» Supplied text
════════

Pogonomyrmex californicus, or the California harvester ant, is a species of ant in the subfamily Myrmicinae. It is native to North America, where it is found in the southwestern United States and northern Mexico. It is known as the ant species which is used by Uncle Milton's Ant Farm.

==Biology==
Pogonomyrmex californicus can be found in open, warm, and sandy areas. It typically forages during the day, both individually or in a group, forming columns as they work. It preys on arthropods, such as the larvae of the raisin moth (Cadra figulilella) and collects seeds. It can form colonies of thousands of individuals, with the average colony size being approximately 4,500 individuals. The nest entrances are often irregular and are surrounded by loose sand arranged in a circular or semi-circular pattern. Reproduction occurs mostly from May to July, typically during hot daytime conditions of 80–90 °F, with elevated afternoon humidity. However, in some parts of range, its nuptial flight may take place from April to August, if weather conditions permit.

===Polygynous colonies===
Pogonomyrmex californicus are known to be facultatively polygynous, where colonies will occasionally contain multiple queens. Most colonies are founded and sustained by one queen, but nests have been noted to contain multiple queens in a cooperative, a phenomenon known as pleometrosis. Colonies with multiple queens have been found to have higher average heat tolerance and less variation in heat tolerance, allowing for longer foraging times and an advantage over competitors with lower heat tolerances. The reason for the difference in heat tolerance between single-queen and multiple-queen colonies is unknown, although there are several theories for the disparity.

==Range==
Pogonomyrmex californicus is found in the United States in Arizona, California, New Mexico, Nevada, Texas and Utah and in the Mexican states of Baja California, Sinaloa, Sonora, and Chihuahua.

==Chumash use as hallucinogen==
The Chumash people of California would sometimes use the species as an entheogen with which to initiate boys into manhood. The consumption of these ants was considered a safer method of inducing visions than the more usual method employed which involved the drinking of a brew prepared from the deliriant herb Datura wrightii. The ants were swallowed alive on eagle down and the venom injected in the stings that they inflicted on the mouths and throats of the boys would cause them to hallucinate. Around 250 ants constituted an effective dose.

════════

» Extracted records
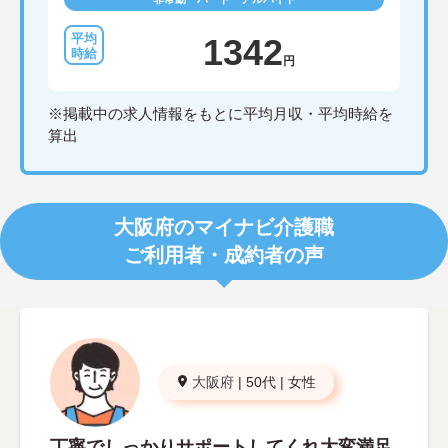
1342
円
※掲載中の求人情報をもとに平均月収・平均時給を
算出
大阪府のマイナビ介護職
ご利用者・成約者の声
大阪府
|
50代
|
女性
丁寧でしっかりサポートしてくれ大変満足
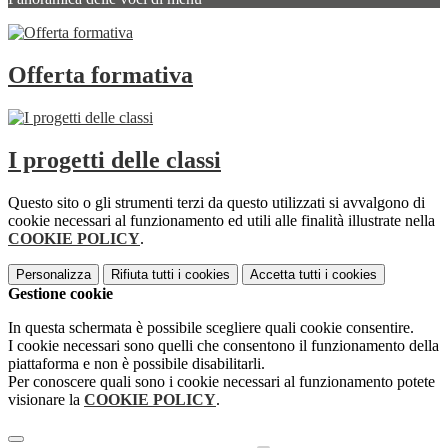
Offerta formativa
I progetti delle classi
Questo sito o gli strumenti terzi da questo utilizzati si avvalgono di
cookie necessari al funzionamento ed utili alle finalità illustrate nella
COOKIE POLICY
.
Personalizza
Rifiuta tutti
i cookies
Accetta tutti
i cookies
Gestione cookie
In questa schermata è possibile scegliere quali cookie consentire.
I cookie necessari sono quelli che consentono il funzionamento della
piattaforma e non è possibile disabilitarli.
Per conoscere quali sono i cookie necessari al funzionamento potete
visionare la
COOKIE POLICY
.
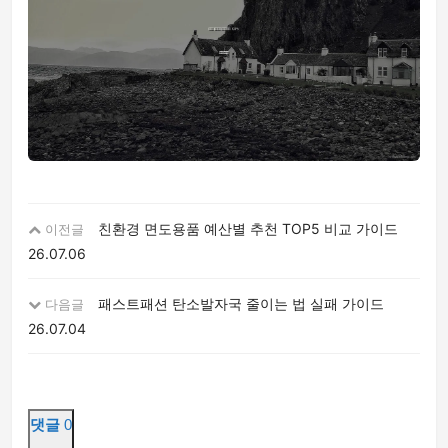
친환경 면도용품 예산별 추천 TOP5 비교 가이드
이전글
26.07.06
패스트패션 탄소발자국 줄이는 법 실패 가이드
다음글
26.07.04
댓글
0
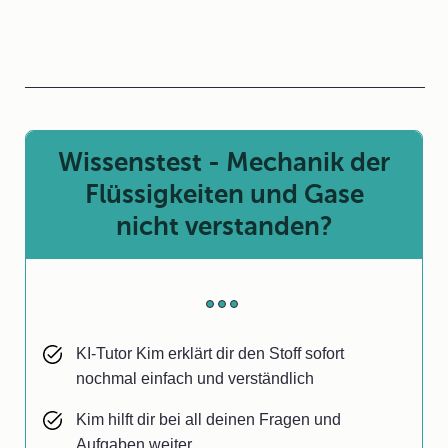
Wissenstest - Mechanik der
Flüssigkeiten und Gase
nicht verstanden?
KI-Tutor Kim erklärt dir den Stoff sofort
nochmal einfach und verständlich
Kim hilft dir bei all deinen Fragen und
Aufgaben weiter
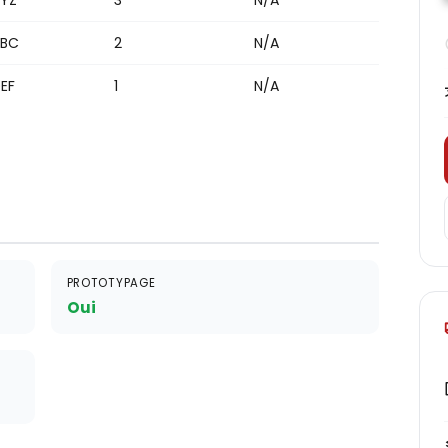
YZ
3
N/A
ABC
2
N/A
EF
1
N/A
PROTOTYPAGE
Oui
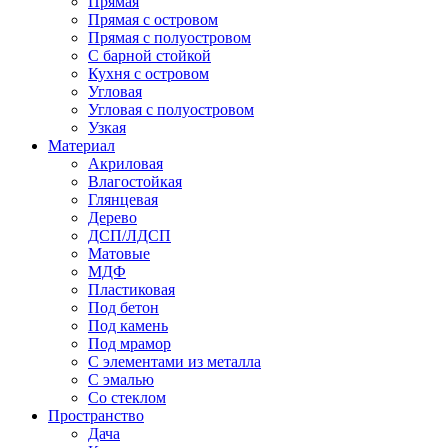
Прямая
Прямая с островом
Прямая с полуостровом
С барной стойкой
Кухня с островом
Угловая
Угловая с полуостровом
Узкая
Материал
Акриловая
Влагостойкая
Глянцевая
Дерево
ДСП/ЛДСП
Матовые
МДФ
Пластиковая
Под бетон
Под камень
Под мрамор
С элементами из металла
С эмалью
Со стеклом
Пространство
Дача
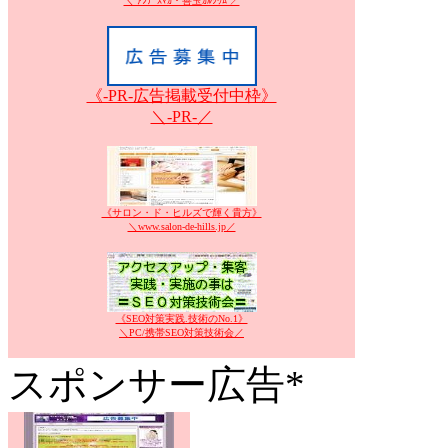
＼ ｱﾝﾃﾞｽﾏｶ・善玉ｶﾙｼｳﾑ ／
《-PR-広告掲載受付中枠》
＼-PR-／
《サロン・ド・ヒルズで輝く貴方》
＼www.salon-de-hills.jp／
《SEO対策実践.技術のNo.1》
＼PC/携帯SEO対策技術会／
スポンサー広告*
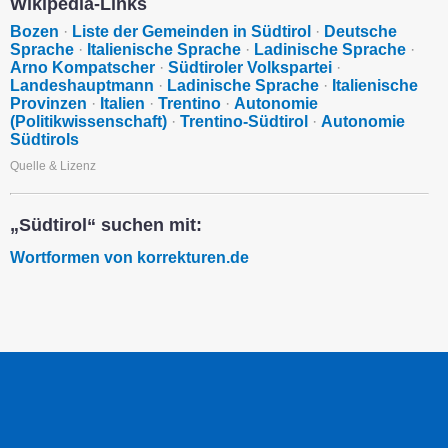
Wikipedia-Links
Bozen
·
Liste der Gemeinden in Südtirol
·
Deutsche
Sprache
·
Italienische Sprache
·
Ladinische Sprache
·
Arno Kompatscher
·
Südtiroler Volkspartei
·
Landeshauptmann
·
Ladinische Sprache
·
Italienische
Provinzen
·
Italien
·
Trentino
·
Autonomie
(Politikwissenschaft)
·
Trentino-Südtirol
·
Autonomie
Südtirols
Quelle & Lizenz
„Südtirol“ suchen mit:
Wortformen von korrekturen.de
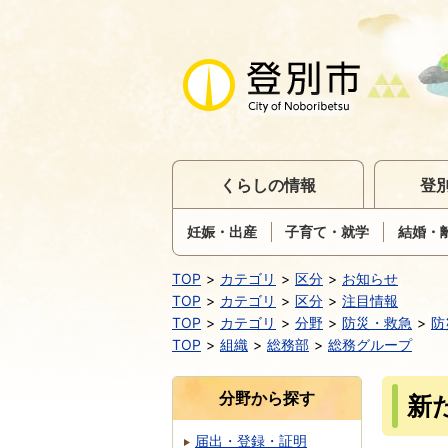
くらしの情報
登
妊娠・出産
子育て・就学
結婚・
TOP
カテゴリ
区分
お知らせ
TOP
カテゴリ
区分
注目情報
TOP
カテゴリ
分野
防災・救急
防
TOP
組織
総務部
総務グループ
分野から探す
新
届出・登録・証明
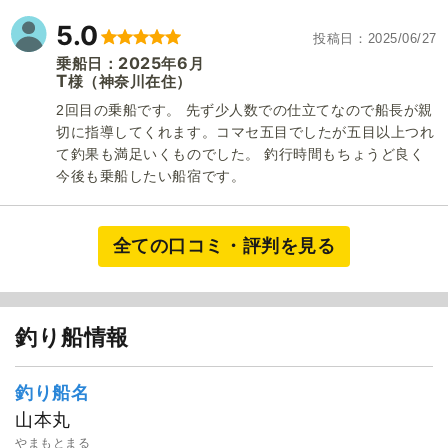
5.0
投稿日
2025/06/27
2025
6
乗船日：
年
月
T
（神奈川在住）
様
2回目の乗船です。 先ず少人数での仕立てなので船長が親
切に指導してくれます。コマセ五目でしたが五目以上つれ
て釣果も満足いくものでした。 釣行時間もちょうど良く
今後も乗船したい船宿です。
1
/
16
全ての口コミ・評判を見る
釣り船情報
釣り船名
山本丸
やまもとまる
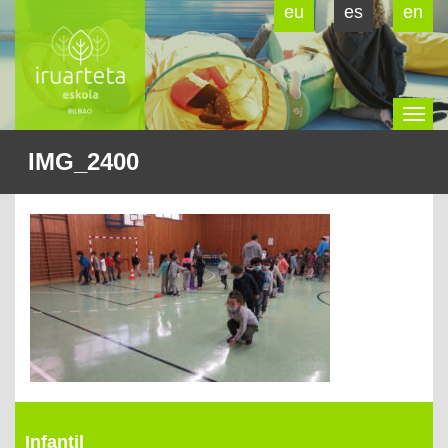
eu
es
en
To
IMG_2400
na
Infantil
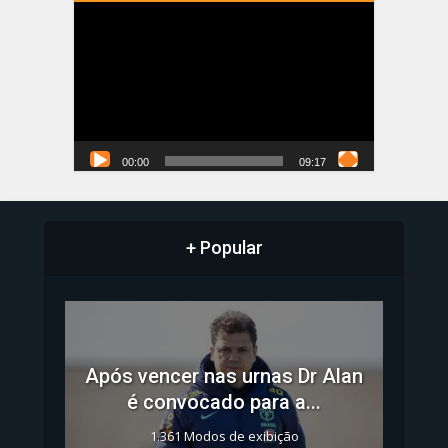
Tocador
de
vídeo
00:00
09:17
+ Popular
Após vencer nas urnas Dr Alan
é convocado para a...
1.361 Modos de exibição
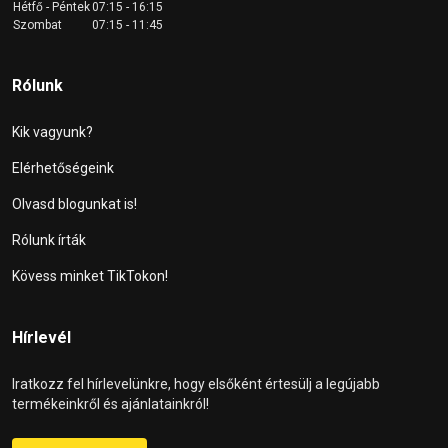
Hétfő - Péntek
07:15 - 16:15
Szombat
07:15 - 11:45
Rólunk
Kik vagyunk?
Elérhetőségeink
Olvasd blogunkat is!
Rólunk írták
Kövess minket TikTokon!
Hírlevél
Iratkozz fel hírlevelünkre, hogy elsőként értesülj a legújabb
termékeinkről és ajánlatainkról!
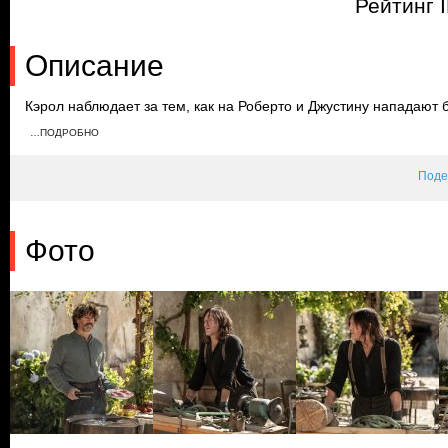
Рейтинг 
Описание
Кэрол наблюдает за тем, как на Роберто и Джустину нападают б
спасти пару, однако Мануэль сбегает. Дэрил вынуждает Роберту
…ПОДРОБНО
общину, где они получают медицинскую помощь и инструменты
Поде
Фото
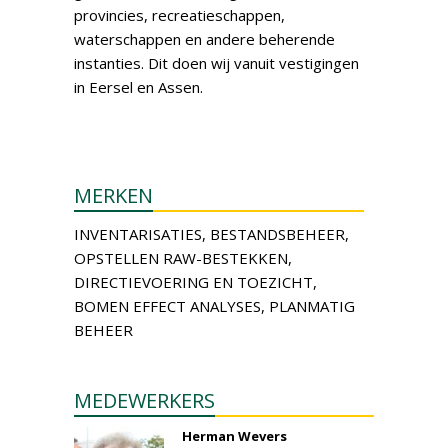
provincies, recreatieschappen,
waterschappen en andere beherende
instanties. Dit doen wij vanuit vestigingen
in Eersel en Assen.
MERKEN
INVENTARISATIES, BESTANDSBEHEER,
OPSTELLEN RAW-BESTEKKEN,
DIRECTIEVOERING EN TOEZICHT,
BOMEN EFFECT ANALYSES, PLANMATIG
BEHEER
MEDEWERKERS
Herman Wevers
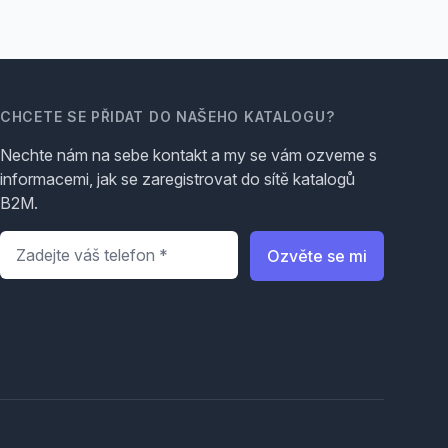
CHCETE SE PŘIDAT DO NAŠEHO KATALOGU?
Nechte nám na sebe kontakt a my se vám ozveme s
informacemi, jak se zaregistrovat do sítě katalogů
B2M.
Telefon
*
Ozvěte se mi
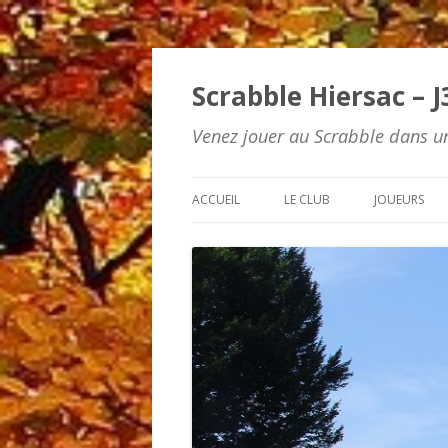
Scrabble Hiersac – J
Venez jouer au Scrabble dans un
ACCUEIL
LE CLUB
JOUEURS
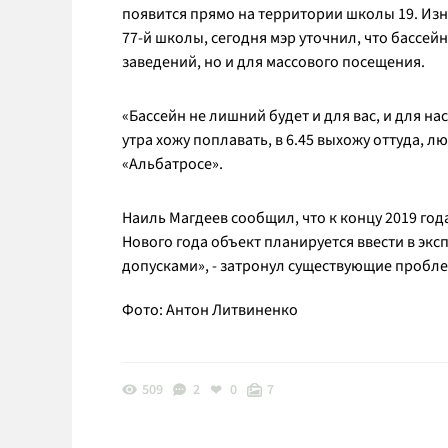
появится прямо на территории школы 19. Изн
77-й школы, сегодня мэр уточнил, что бассей
заведений, но и для массового посещения.
«Бассейн не лишний будет и для вас, и для нас
утра хожу поплавать, в 6.45 выхожу оттуда, лю
«Альбатросе».
Наиль Магдеев сообщил, что к концу 2019 год
Нового года объект планируется ввести в эк
допусками», - затронул существующие пробле
Фото: Антон Литвиненко
509
2
0
7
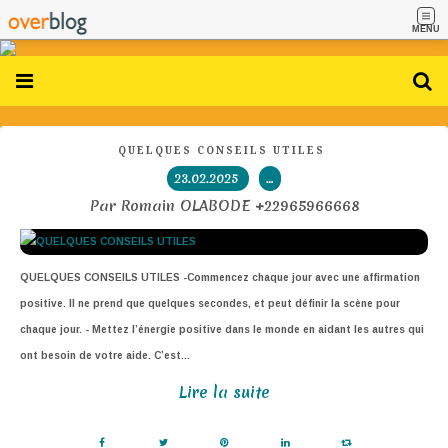
MENU
QUELQUES CONSEILS UTILES
23.02.2025
…
Par Romain OLABODE +22965966668
QUELQUES CONSEILS UTILES -Commencez chaque jour avec une affirmation
positive. Il ne prend que quelques secondes, et peut définir la scène pour
chaque jour. - Mettez l’énergie positive dans le monde en aidant les autres qui
ont besoin de votre aide. C’est...
Lire la suite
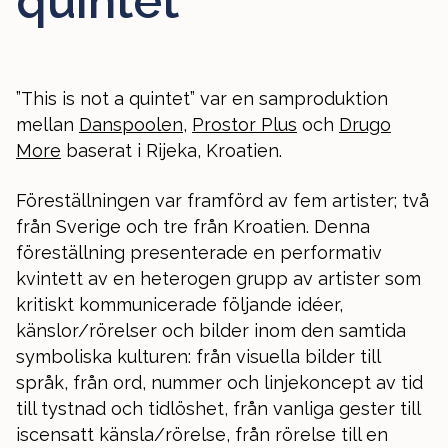
quintet
”This is not a quintet” var en samproduktion
mellan
Danspoolen
,
Prostor Plus
och
Drugo
More
baserat i Rijeka, Kroatien.
Föreställningen var framförd av fem artister; två
från Sverige och tre från Kroatien. Denna
föreställning presenterade en performativ
kvintett av en heterogen grupp av artister som
kritiskt kommunicerade följande idéer,
känslor/rörelser och bilder inom den samtida
symboliska kulturen: från visuella bilder till
språk, från ord, nummer och linjekoncept av tid
till tystnad och tidlöshet, från vanliga gester till
iscensatt känsla/rörelse, från rörelse till en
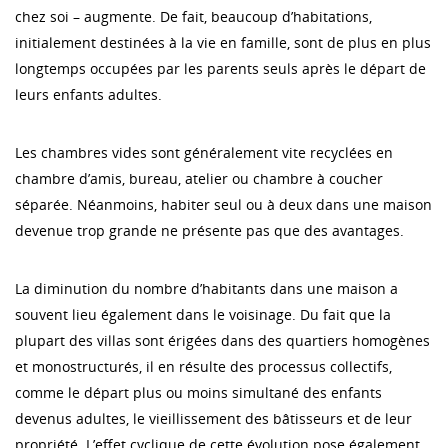
chez soi – augmente. De fait, beaucoup d’habitations,
initialement destinées à la vie en famille, sont de plus en plus
longtemps occupées par les parents seuls après le départ de
leurs enfants adultes.
Les chambres vides sont généralement vite recyclées en
chambre d’amis, bureau, atelier ou chambre à coucher
séparée. Néanmoins, habiter seul ou à deux dans une maison
devenue trop grande ne présente pas que des avantages.
La diminution du nombre d’habitants dans une maison a
souvent lieu également dans le voisinage. Du fait que la
plupart des villas sont érigées dans des quartiers homogènes
et monostructurés, il en résulte des processus collectifs,
comme le départ plus ou moins simultané des enfants
devenus adultes, le vieillissement des bâtisseurs et de leur
propriété. L’effet cyclique de cette évolution pose également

════════

» Activity 1
In the California harvester ant text, take the part that opens with the words containing "Pogonomyrmex californicus, or" and closes with "Milton's Ant Farm.", and swap "Uncle Milton's Ant Farm" for "a popular ant farm kit".
» Activity 2
Which U.S. states does the California harvester ant text name as places where the species is found?
Rely only on the California harvester ant text.

» Response 1
Pogonomyrmex californicus, or the California harvester ant, is a species of ant in the subfamily Myrmicinae. It is native to North America, where it is found in the southwestern United States and northern Mexico. It is known as the ant species which is used by a popular ant farm kit.

» Response 2
Arizona, California, New Mexico, Nevada, Texas, Utah